BEGIN
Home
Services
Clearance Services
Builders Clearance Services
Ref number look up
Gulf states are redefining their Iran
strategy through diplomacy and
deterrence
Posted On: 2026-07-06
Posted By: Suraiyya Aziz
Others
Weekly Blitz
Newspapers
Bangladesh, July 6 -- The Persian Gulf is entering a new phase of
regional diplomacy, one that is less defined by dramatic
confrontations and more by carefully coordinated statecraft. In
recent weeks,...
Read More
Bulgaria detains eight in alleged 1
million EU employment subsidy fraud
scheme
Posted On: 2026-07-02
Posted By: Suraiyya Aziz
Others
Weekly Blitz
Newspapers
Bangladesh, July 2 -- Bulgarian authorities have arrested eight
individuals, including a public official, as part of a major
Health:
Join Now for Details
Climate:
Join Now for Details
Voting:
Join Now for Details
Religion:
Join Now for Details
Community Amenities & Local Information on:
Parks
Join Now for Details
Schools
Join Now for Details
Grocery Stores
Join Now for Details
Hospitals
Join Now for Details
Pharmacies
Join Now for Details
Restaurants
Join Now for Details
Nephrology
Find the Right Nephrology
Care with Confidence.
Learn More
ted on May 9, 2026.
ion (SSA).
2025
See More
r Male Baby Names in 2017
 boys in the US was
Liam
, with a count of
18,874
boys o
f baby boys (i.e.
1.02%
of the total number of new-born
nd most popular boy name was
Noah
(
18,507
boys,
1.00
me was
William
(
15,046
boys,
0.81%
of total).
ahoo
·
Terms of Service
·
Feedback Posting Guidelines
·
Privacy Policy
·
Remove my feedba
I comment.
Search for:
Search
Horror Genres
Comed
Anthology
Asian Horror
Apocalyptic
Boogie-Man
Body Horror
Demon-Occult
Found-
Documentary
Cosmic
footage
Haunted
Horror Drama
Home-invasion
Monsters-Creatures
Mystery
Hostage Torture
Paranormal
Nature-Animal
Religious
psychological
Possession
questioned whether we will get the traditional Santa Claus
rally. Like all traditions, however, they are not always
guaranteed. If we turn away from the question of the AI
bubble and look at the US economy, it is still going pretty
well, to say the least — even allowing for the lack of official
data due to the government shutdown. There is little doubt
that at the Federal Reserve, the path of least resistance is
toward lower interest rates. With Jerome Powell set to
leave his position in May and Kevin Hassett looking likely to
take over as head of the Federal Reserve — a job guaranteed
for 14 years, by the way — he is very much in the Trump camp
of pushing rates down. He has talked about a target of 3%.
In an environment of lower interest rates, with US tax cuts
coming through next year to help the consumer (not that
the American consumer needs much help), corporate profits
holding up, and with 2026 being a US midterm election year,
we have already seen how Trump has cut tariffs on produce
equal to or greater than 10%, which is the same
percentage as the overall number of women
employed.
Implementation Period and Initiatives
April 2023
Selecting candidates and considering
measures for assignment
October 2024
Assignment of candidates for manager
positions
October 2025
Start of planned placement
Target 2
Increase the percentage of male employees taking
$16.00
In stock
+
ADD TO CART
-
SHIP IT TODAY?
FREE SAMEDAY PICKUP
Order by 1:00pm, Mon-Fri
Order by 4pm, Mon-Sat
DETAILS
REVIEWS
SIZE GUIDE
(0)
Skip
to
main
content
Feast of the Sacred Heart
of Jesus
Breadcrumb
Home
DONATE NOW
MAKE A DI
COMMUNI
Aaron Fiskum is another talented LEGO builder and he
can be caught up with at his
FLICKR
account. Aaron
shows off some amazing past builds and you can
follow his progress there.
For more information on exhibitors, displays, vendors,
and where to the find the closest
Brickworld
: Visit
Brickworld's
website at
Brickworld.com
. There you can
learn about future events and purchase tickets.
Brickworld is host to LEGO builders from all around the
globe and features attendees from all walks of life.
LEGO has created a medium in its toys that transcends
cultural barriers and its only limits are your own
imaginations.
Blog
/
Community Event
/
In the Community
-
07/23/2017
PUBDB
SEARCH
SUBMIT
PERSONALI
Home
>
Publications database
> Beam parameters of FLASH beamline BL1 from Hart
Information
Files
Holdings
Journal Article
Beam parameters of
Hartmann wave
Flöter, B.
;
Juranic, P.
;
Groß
END
WHAT NEEDS TO BE DONE: Pull every line containing the word "Order" out of the material.

REPLY TO THE EXERCISE:
Order by 1:00pm, Mon-Fri
Order by 4pm, Mon-Sat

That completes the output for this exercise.